START

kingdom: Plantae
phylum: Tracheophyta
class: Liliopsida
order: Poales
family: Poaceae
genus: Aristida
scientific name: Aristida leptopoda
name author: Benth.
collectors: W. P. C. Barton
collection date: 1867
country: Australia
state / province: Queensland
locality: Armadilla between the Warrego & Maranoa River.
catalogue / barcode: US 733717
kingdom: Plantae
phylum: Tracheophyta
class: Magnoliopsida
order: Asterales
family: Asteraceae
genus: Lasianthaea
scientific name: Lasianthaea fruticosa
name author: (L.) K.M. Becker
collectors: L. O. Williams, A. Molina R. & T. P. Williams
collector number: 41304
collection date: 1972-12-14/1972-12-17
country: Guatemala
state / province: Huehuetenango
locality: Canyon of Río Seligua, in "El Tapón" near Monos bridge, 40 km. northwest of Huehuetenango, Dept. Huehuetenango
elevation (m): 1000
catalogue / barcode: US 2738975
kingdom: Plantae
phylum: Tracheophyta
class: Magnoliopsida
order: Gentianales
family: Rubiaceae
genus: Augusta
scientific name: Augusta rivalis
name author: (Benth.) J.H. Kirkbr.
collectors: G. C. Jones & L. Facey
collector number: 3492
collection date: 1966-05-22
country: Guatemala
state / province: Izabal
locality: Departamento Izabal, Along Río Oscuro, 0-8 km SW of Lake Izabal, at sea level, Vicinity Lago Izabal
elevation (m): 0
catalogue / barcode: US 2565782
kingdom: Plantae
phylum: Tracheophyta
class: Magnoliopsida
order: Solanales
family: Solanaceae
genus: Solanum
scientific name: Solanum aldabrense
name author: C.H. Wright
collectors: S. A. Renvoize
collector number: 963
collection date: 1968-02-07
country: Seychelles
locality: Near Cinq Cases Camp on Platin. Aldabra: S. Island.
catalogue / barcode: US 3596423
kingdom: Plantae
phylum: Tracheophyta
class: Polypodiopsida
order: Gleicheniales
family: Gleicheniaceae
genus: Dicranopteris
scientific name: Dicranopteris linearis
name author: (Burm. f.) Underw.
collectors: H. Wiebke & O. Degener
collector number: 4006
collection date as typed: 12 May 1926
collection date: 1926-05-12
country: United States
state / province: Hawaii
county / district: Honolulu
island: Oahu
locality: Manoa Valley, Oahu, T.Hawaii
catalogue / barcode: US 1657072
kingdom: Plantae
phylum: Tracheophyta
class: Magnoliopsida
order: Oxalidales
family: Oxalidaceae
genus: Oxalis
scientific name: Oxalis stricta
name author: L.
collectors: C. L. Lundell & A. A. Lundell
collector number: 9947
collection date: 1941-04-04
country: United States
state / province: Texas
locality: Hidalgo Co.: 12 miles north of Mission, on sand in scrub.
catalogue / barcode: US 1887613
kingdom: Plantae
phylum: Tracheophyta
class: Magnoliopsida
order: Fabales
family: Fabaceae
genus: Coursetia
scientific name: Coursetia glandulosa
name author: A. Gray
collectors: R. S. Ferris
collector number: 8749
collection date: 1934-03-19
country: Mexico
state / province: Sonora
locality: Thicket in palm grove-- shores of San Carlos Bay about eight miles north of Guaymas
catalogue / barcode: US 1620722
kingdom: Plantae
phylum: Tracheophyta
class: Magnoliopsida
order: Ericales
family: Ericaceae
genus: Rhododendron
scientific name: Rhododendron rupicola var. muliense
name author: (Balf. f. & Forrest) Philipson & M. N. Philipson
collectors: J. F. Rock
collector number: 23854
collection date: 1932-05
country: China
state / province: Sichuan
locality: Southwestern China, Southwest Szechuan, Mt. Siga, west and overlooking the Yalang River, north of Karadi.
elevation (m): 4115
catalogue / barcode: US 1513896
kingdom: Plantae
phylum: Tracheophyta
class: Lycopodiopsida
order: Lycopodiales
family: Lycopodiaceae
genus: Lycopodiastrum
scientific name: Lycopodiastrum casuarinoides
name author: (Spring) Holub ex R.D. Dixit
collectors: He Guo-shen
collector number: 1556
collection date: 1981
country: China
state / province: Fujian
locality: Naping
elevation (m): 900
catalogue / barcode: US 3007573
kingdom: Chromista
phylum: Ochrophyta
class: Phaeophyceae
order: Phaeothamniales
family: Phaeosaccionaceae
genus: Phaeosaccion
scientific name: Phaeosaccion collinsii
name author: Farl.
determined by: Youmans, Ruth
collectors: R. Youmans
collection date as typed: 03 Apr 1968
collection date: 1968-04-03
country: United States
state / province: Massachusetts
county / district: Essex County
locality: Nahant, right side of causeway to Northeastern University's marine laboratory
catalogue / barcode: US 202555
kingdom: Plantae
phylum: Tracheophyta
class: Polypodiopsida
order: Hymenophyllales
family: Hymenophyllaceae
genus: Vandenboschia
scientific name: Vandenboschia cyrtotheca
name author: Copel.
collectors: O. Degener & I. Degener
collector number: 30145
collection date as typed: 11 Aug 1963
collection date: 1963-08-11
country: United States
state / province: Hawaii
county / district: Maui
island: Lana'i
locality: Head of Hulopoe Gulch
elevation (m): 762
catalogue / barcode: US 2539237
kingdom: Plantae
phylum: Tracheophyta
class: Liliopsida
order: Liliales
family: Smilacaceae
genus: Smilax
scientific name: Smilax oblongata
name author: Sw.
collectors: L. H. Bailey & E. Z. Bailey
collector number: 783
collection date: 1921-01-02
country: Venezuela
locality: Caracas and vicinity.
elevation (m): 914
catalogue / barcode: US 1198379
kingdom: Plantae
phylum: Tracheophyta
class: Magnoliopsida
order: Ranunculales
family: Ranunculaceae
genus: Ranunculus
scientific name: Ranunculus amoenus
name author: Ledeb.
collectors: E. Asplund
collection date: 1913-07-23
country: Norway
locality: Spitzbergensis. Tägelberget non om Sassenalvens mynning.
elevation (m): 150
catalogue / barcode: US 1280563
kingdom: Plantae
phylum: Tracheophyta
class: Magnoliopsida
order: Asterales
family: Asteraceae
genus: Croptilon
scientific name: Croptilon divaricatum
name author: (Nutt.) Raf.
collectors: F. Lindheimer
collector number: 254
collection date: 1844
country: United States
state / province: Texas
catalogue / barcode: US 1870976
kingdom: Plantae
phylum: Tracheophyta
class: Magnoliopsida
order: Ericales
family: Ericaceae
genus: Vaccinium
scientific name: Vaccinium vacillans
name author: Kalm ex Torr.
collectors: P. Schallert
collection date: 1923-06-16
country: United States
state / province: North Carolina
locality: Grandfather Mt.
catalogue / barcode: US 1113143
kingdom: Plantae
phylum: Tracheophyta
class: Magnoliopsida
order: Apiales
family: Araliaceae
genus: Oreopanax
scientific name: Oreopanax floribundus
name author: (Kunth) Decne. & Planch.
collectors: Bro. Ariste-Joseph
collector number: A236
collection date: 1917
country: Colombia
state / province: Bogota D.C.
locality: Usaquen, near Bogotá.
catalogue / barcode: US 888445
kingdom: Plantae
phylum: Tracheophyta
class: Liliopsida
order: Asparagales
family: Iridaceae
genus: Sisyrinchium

END

#### THE TASK:
Write out every line of the items above word for word, in the same order, with nothing added or changed.

#### COMPLETED TASK:
kingdom: Plantae
phylum: Tracheophyta
class: Liliopsida
order: Poales
family: Poaceae
genus: Aristida
scientific name: Aristida leptopoda
name author: Benth.
collectors: W. P. C. Barton
collection date: 1867
country: Australia
state / province: Queensland
locality: Armadilla between the Warrego & Maranoa River.
catalogue / barcode: US 733717
kingdom: Plantae
phylum: Tracheophyta
class: Magnoliopsida
order: Asterales
family: Asteraceae
genus: Lasianthaea
scientific name: Lasianthaea fruticosa
name author: (L.) K.M. Becker
collectors: L. O. Williams, A. Molina R. & T. P. Williams
collector number: 41304
collection date: 1972-12-14/1972-12-17
country: Guatemala
state / province: Huehuetenango
locality: Canyon of Río Seligua, in "El Tapón" near Monos bridge, 40 km. northwest of Huehuetenango, Dept. Huehuetenango
elevation (m): 1000
catalogue / barcode: US 2738975
kingdom: Plantae
phylum: Tracheophyta
class: Magnoliopsida
order: Gentianales
family: Rubiaceae
genus: Augusta
scientific name: Augusta rivalis
name author: (Benth.) J.H. Kirkbr.
collectors: G. C. Jones & L. Facey
collector number: 3492
collection date: 1966-05-22
country: Guatemala
state / province: Izabal
locality: Departamento Izabal, Along Río Oscuro, 0-8 km SW of Lake Izabal, at sea level, Vicinity Lago Izabal
elevation (m): 0
catalogue / barcode: US 2565782
kingdom: Plantae
phylum: Tracheophyta
class: Magnoliopsida
order: Solanales
family: Solanaceae
genus: Solanum
scientific name: Solanum aldabrense
name author: C.H. Wright
collectors: S. A. Renvoize
collector number: 963
collection date: 1968-02-07
country: Seychelles
locality: Near Cinq Cases Camp on Platin. Aldabra: S. Island.
catalogue / barcode: US 3596423
kingdom: Plantae
phylum: Tracheophyta
class: Polypodiopsida
order: Gleicheniales
family: Gleicheniaceae
genus: Dicranopteris
scientific name: Dicranopteris linearis
name author: (Burm. f.) Underw.
collectors: H. Wiebke & O. Degener
collector number: 4006
collection date as typed: 12 May 1926
collection date: 1926-05-12
country: United States
state / province: Hawaii
county / district: Honolulu
island: Oahu
locality: Manoa Valley, Oahu, T.Hawaii
catalogue / barcode: US 1657072
kingdom: Plantae
phylum: Tracheophyta
class: Magnoliopsida
order: Oxalidales
family: Oxalidaceae
genus: Oxalis
scientific name: Oxalis stricta
name author: L.
collectors: C. L. Lundell & A. A. Lundell
collector number: 9947
collection date: 1941-04-04
country: United States
state / province: Texas
locality: Hidalgo Co.: 12 miles north of Mission, on sand in scrub.
catalogue / barcode: US 1887613
kingdom: Plantae
phylum: Tracheophyta
class: Magnoliopsida
order: Fabales
family: Fabaceae
genus: Coursetia
scientific name: Coursetia glandulosa
name author: A. Gray
collectors: R. S. Ferris
collector number: 8749
collection date: 1934-03-19
country: Mexico
state / province: Sonora
locality: Thicket in palm grove-- shores of San Carlos Bay about eight miles north of Guaymas
catalogue / barcode: US 1620722
kingdom: Plantae
phylum: Tracheophyta
class: Magnoliopsida
order: Ericales
family: Ericaceae
genus: Rhododendron
scientific name: Rhododendron rupicola var. muliense
name author: (Balf. f. & Forrest) Philipson & M. N. Philipson
collectors: J. F. Rock
collector number: 23854
collection date: 1932-05
country: China
state / province: Sichuan
locality: Southwestern China, Southwest Szechuan, Mt. Siga, west and overlooking the Yalang River, north of Karadi.
elevation (m): 4115
catalogue / barcode: US 1513896
kingdom: Plantae
phylum: Tracheophyta
class: Lycopodiopsida
order: Lycopodiales
family: Lycopodiaceae
genus: Lycopodiastrum
scientific name: Lycopodiastrum casuarinoides
name author: (Spring) Holub ex R.D. Dixit
collectors: He Guo-shen
collector number: 1556
collection date: 1981
country: China
state / province: Fujian
locality: Naping
elevation (m): 900
catalogue / barcode: US 3007573
kingdom: Chromista
phylum: Ochrophyta
class: Phaeophyceae
order: Phaeothamniales
family: Phaeosaccionaceae
genus: Phaeosaccion
scientific name: Phaeosaccion collinsii
name author: Farl.
determined by: Youmans, Ruth
collectors: R. Youmans
collection date as typed: 03 Apr 1968
collection date: 1968-04-03
country: United States
state / province: Massachusetts
county / district: Essex County
locality: Nahant, right side of causeway to Northeastern University's marine laboratory
catalogue / barcode: US 202555
kingdom: Plantae
phylum: Tracheophyta
class: Polypodiopsida
order: Hymenophyllales
family: Hymenophyllaceae
genus: Vandenboschia
scientific name: Vandenboschia cyrtotheca
name author: Copel.
collectors: O. Degener & I. Degener
collector number: 30145
collection date as typed: 11 Aug 1963
collection date: 1963-08-11
country: United States
state / province: Hawaii
county / district: Maui
island: Lana'i
locality: Head of Hulopoe Gulch
elevation (m): 762
catalogue / barcode: US 2539237
kingdom: Plantae
phylum: Tracheophyta
class: Liliopsida
order: Liliales
family: Smilacaceae
genus: Smilax
scientific name: Smilax oblongata
name author: Sw.
collectors: L. H. Bailey & E. Z. Bailey
collector number: 783
collection date: 1921-01-02
country: Venezuela
locality: Caracas and vicinity.
elevation (m): 914
catalogue / barcode: US 1198379
kingdom: Plantae
phylum: Tracheophyta
class: Magnoliopsida
order: Ranunculales
family: Ranunculaceae
genus: Ranunculus
scientific name: Ranunculus amoenus
name author: Ledeb.
collectors: E. Asplund
collection date: 1913-07-23
country: Norway
locality: Spitzbergensis. Tägelberget non om Sassenalvens mynning.
elevation (m): 150
catalogue / barcode: US 1280563
kingdom: Plantae
phylum: Tracheophyta
class: Magnoliopsida
order: Asterales
family: Asteraceae
genus: Croptilon
scientific name: Croptilon divaricatum
name author: (Nutt.) Raf.
collectors: F. Lindheimer
collector number: 254
collection date: 1844
country: United States
state / province: Texas
catalogue / barcode: US 1870976
kingdom: Plantae
phylum: Tracheophyta
class: Magnoliopsida
order: Ericales
family: Ericaceae
genus: Vaccinium
scientific name: Vaccinium vacillans
name author: Kalm ex Torr.
collectors: P. Schallert
collection date: 1923-06-16
country: United States
state / province: North Carolina
locality: Grandfather Mt.
catalogue / barcode: US 1113143
kingdom: Plantae
phylum: Tracheophyta
class: Magnoliopsida
order: Apiales
family: Araliaceae
genus: Oreopanax
scientific name: Oreopanax floribundus
name author: (Kunth) Decne. & Planch.
collectors: Bro. Ariste-Joseph
collector number: A236
collection date: 1917
country: Colombia
state / province: Bogota D.C.
locality: Usaquen, near Bogotá.
catalogue / barcode: US 888445
kingdom: Plantae
phylum: Tracheophyta
class: Liliopsida
order: Asparagales
family: Iridaceae
genus: Sisyrinchium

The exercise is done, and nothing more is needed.